# Task:
How many lines in these entries contain the string "widget"? Reply with the number alone.

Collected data
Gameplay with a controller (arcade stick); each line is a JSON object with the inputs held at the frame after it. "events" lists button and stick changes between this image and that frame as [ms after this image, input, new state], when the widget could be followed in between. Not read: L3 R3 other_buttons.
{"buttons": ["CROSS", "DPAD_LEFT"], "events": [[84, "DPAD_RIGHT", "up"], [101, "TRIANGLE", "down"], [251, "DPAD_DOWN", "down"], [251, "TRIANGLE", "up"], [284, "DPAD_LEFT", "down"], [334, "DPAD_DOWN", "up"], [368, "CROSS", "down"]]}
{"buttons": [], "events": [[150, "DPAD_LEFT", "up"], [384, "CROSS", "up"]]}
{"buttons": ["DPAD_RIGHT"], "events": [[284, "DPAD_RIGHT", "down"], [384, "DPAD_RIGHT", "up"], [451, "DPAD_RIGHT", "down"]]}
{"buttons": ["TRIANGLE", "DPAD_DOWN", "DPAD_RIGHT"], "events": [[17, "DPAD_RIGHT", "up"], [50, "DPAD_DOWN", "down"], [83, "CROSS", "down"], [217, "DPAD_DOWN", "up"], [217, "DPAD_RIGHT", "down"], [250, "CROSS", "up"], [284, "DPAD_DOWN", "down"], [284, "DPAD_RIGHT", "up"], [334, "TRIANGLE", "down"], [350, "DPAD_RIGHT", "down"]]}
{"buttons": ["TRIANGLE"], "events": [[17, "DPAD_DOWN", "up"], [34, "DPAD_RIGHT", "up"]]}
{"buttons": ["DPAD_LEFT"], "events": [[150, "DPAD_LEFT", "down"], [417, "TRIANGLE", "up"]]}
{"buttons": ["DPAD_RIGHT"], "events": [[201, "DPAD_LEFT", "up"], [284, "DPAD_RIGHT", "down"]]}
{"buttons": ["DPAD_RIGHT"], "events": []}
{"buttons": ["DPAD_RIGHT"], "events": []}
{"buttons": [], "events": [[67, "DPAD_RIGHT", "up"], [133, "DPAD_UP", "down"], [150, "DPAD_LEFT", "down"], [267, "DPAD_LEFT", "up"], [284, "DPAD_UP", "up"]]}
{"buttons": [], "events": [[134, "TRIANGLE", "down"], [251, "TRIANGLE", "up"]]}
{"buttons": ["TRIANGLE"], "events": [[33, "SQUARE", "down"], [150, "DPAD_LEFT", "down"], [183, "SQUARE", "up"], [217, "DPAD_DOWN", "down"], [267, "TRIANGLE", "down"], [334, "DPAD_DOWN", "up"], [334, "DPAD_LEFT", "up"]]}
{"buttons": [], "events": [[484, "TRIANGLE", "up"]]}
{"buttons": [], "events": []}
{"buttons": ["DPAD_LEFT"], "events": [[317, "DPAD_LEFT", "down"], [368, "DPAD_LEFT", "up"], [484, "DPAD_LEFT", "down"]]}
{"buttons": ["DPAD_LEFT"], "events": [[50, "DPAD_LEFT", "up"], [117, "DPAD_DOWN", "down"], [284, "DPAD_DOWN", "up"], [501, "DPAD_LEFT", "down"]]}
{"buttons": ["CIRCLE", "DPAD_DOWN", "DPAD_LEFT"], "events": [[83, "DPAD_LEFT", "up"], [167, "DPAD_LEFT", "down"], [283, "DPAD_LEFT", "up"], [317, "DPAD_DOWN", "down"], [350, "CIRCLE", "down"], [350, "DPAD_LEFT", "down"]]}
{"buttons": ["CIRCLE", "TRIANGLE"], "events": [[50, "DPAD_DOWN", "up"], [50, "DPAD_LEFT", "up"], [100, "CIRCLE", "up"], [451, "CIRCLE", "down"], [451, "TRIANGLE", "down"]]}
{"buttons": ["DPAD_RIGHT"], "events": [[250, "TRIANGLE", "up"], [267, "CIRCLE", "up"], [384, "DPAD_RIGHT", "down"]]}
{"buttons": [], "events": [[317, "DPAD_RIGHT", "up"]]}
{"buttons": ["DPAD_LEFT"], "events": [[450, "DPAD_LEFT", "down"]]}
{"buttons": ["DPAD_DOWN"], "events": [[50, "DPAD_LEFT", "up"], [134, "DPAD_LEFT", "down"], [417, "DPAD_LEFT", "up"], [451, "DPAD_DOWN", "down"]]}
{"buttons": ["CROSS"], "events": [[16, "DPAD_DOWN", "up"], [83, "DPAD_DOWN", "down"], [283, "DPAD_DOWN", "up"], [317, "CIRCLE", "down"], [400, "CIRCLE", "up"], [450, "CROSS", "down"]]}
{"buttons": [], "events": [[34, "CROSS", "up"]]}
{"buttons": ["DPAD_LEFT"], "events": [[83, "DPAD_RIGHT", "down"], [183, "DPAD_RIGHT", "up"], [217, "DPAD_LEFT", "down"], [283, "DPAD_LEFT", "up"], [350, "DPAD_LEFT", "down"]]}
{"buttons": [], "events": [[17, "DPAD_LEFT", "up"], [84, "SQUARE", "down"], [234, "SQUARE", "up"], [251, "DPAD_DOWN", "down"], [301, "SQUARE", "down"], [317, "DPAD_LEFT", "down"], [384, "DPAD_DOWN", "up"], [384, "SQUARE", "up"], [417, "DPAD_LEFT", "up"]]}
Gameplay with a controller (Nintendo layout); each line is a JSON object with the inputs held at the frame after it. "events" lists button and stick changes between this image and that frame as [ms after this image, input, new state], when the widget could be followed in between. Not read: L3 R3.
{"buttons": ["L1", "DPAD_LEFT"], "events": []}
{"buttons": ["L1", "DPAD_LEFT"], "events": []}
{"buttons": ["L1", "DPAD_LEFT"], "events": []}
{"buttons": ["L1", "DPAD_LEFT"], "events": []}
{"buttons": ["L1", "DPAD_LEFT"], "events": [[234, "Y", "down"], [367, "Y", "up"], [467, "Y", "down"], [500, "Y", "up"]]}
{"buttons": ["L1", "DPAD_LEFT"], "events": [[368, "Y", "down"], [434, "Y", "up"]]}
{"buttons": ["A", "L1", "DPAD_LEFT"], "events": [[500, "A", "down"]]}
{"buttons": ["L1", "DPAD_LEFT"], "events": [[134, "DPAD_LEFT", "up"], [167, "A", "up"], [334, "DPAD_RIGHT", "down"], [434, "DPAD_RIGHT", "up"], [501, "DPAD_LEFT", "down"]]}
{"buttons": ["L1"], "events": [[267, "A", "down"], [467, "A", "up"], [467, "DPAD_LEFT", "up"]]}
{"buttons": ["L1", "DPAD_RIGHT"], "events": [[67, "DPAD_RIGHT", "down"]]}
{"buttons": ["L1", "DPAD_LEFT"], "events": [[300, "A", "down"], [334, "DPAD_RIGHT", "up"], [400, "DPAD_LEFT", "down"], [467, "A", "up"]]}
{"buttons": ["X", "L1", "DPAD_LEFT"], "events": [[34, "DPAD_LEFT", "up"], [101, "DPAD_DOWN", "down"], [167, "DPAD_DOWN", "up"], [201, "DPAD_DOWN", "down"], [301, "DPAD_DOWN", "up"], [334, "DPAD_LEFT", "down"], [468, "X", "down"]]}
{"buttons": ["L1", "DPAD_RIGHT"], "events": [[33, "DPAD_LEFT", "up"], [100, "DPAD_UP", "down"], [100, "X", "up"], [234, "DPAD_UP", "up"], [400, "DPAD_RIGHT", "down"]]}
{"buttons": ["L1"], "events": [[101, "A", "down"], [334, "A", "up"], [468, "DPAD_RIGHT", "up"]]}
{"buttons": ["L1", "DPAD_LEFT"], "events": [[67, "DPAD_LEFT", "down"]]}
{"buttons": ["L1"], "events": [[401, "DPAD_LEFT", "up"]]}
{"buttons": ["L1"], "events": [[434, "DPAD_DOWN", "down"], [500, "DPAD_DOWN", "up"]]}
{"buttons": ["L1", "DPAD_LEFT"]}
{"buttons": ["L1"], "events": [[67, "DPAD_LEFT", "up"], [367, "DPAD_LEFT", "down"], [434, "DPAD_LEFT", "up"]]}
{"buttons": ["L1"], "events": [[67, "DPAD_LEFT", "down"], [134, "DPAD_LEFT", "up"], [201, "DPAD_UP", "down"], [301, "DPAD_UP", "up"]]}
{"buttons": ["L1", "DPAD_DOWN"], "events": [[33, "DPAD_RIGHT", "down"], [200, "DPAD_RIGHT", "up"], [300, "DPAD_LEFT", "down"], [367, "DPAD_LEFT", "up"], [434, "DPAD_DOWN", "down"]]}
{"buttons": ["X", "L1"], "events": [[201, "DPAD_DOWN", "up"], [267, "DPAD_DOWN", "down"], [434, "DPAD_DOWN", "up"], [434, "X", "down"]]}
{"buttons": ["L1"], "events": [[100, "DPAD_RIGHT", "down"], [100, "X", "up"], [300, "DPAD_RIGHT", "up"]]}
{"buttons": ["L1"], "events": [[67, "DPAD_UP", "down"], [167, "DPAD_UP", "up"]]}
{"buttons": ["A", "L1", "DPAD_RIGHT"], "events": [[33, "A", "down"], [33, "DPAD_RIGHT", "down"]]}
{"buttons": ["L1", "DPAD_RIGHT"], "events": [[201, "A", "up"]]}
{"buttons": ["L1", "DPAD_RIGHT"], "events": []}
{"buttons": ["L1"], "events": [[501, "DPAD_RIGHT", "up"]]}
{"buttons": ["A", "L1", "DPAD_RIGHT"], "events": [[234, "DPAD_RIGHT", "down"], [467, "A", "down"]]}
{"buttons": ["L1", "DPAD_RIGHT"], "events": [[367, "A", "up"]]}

# Exercise output:
2